(Recorded data)
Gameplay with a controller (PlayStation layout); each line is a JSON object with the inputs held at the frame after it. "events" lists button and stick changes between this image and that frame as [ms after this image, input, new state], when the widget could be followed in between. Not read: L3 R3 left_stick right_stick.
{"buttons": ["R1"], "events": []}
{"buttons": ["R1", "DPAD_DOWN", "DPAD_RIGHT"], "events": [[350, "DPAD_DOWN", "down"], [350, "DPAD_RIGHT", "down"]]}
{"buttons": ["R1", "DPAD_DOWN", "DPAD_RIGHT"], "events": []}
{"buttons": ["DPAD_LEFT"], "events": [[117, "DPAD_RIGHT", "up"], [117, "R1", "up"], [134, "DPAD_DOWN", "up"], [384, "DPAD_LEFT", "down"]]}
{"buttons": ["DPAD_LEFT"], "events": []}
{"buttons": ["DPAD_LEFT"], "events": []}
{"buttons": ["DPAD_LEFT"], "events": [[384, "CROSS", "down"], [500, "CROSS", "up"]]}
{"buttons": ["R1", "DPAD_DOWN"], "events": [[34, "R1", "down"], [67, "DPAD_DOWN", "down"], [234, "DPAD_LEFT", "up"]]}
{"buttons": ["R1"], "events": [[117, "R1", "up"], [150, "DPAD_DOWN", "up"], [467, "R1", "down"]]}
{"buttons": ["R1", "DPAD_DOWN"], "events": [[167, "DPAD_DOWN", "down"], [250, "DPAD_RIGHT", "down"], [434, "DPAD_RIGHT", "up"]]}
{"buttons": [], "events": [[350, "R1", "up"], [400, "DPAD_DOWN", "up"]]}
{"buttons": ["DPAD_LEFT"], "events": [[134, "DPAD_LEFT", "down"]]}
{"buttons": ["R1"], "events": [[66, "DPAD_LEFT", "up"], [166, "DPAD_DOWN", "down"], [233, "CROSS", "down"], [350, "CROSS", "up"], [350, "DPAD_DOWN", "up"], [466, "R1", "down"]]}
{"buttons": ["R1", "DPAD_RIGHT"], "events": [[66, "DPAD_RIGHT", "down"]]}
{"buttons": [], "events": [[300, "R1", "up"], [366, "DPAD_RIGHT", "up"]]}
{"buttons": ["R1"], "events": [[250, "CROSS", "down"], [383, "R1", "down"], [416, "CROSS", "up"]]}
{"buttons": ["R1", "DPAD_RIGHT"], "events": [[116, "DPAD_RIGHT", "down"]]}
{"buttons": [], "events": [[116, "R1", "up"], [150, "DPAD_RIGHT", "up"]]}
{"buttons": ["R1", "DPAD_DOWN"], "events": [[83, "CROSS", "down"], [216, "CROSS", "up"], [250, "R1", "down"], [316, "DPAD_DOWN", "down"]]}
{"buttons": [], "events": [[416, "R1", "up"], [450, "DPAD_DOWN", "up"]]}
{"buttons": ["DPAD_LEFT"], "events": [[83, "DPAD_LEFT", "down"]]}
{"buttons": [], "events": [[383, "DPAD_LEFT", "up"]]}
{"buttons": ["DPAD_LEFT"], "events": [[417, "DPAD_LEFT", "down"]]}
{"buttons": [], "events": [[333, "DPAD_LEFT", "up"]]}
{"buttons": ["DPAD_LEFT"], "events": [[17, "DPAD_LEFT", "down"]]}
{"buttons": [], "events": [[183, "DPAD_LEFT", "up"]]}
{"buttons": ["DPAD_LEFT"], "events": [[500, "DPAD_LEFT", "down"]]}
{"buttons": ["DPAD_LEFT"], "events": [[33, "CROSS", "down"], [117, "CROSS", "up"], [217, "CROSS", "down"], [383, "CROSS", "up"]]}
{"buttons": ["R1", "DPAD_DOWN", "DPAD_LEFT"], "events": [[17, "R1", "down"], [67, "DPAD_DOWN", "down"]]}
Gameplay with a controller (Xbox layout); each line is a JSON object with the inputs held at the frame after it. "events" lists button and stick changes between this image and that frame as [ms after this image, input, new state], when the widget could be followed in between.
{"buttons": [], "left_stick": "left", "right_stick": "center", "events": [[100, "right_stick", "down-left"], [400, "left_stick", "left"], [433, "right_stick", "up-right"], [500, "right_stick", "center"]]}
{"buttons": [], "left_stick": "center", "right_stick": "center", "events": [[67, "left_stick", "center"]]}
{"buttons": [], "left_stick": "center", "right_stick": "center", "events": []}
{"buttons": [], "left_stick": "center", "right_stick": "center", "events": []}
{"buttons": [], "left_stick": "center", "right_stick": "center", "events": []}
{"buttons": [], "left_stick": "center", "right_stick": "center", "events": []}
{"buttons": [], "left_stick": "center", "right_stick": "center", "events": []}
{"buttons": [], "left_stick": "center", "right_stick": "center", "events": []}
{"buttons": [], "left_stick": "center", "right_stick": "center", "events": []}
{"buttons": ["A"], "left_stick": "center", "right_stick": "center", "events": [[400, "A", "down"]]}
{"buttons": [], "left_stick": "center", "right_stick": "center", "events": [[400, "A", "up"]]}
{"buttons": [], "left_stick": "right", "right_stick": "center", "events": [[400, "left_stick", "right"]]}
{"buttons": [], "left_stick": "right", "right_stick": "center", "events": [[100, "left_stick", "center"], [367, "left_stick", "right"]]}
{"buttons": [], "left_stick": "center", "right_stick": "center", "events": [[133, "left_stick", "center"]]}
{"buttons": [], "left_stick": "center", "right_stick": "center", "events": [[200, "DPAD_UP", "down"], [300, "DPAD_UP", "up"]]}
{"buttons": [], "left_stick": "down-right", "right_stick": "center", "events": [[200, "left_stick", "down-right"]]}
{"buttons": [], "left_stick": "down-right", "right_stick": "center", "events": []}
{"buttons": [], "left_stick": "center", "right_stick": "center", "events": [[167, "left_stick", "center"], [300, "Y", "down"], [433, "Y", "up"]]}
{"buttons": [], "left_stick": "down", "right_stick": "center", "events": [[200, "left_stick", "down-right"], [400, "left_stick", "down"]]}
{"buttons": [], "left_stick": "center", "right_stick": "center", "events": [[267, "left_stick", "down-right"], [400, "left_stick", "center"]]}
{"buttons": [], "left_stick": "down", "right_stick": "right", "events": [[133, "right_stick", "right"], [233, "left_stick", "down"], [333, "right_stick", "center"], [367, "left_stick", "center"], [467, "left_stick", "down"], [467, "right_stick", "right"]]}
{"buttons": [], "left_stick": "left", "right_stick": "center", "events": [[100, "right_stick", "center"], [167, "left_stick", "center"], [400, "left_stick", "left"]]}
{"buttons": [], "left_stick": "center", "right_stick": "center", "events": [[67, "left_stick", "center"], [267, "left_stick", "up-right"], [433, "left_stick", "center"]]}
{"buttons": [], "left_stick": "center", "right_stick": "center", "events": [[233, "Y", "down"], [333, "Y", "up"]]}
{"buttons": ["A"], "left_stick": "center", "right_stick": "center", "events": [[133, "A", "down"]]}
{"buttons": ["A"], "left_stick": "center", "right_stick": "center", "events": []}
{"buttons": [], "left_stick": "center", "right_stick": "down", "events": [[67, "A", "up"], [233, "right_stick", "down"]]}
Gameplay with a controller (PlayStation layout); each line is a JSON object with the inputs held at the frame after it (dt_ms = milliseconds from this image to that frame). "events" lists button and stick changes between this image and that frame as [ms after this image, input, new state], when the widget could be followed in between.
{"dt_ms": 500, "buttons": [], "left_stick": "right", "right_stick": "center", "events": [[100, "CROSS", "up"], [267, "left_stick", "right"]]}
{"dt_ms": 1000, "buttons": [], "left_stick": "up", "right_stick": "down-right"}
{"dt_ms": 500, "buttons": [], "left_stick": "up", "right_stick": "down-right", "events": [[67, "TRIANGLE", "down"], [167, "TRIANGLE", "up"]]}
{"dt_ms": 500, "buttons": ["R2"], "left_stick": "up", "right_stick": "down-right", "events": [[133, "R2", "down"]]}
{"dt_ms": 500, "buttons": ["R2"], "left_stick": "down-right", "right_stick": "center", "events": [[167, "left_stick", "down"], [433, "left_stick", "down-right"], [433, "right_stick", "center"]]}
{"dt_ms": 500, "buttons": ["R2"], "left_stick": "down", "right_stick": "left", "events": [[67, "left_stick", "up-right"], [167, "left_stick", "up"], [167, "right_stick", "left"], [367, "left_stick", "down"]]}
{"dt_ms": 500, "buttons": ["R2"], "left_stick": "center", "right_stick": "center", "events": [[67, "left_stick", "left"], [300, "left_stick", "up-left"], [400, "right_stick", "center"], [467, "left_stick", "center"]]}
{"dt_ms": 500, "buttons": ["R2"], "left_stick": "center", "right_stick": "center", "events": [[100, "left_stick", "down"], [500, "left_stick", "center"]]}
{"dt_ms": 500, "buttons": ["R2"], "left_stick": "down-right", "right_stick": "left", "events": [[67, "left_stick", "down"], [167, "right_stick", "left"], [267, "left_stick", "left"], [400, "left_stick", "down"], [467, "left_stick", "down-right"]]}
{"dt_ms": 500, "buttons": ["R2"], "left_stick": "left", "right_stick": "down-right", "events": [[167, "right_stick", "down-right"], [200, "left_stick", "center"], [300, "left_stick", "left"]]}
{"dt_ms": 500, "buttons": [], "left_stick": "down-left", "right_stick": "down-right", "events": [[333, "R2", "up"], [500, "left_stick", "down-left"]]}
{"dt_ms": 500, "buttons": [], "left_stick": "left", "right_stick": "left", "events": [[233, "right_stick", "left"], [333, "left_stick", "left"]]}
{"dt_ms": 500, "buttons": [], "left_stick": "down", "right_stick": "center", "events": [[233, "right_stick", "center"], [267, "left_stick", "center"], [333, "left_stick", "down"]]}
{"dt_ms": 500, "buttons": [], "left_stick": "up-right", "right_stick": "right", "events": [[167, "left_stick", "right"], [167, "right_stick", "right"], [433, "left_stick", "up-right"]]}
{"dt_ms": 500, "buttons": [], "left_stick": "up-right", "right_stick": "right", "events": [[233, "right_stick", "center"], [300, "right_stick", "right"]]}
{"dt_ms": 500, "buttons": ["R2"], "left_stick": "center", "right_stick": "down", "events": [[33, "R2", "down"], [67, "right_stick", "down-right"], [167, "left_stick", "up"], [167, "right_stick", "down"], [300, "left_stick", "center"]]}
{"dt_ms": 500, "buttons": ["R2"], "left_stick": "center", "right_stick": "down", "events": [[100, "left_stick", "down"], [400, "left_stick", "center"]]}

= Work order =
The answer should be nothing but the number of lines above that contain "PlayStation".

= Answer for the task =
2